Wednesday, February 15, 2012

Blog week 7

     Subject specific rhetorical tools are very important. These are what draw the audience in and help them to connect and understand the message that the author is trying to tell. Without these tools the message could be unclear to the audience, and hold no meaning for them. It would not be able to draw them in and keep their interest. Writing would be meaningless if it didn't in some way have meaning for the audience.
     Some of the tools that we have learned about recently include the following:
          1. Analogies. This is where you take something that is familiar to describe something that is unfamiliar.   This gives the audience something to compare the unfamiliar thing to. This can help them make sense of something less understood.
          2. Using objective explanations.
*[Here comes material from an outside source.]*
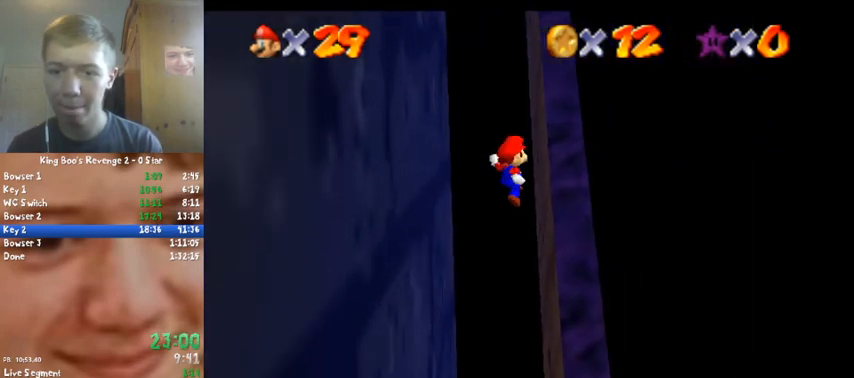
{"buttons": [], "left_stick": "left", "events": [[33, "left_stick", "up"], [167, "A", "down"], [167, "left_stick", "up-left"], [300, "left_stick", "left"], [367, "A", "up"]]}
This is not bias, it expands only on what the audience can already see.
          3. Subjective views. These explanations are telling about something that only you know. Sometimes this needs more description because they do not have the knowledge about the subject that you have.
          4. Familial gaze. This tool creates a feeling. It reminds us of something intimate and personal to us.
          5. Consumer gaze. This is used to make someone want to buy something. To make the audience think that what they are seeing is something that they need to have.

1 comment:

  1. This is a very informative post but I feel if there was a conclusion summing up what you put down there would be more of a connection to the reader on your blog entry. I didn't connect as well as I could have with a conclsion on this blog entry.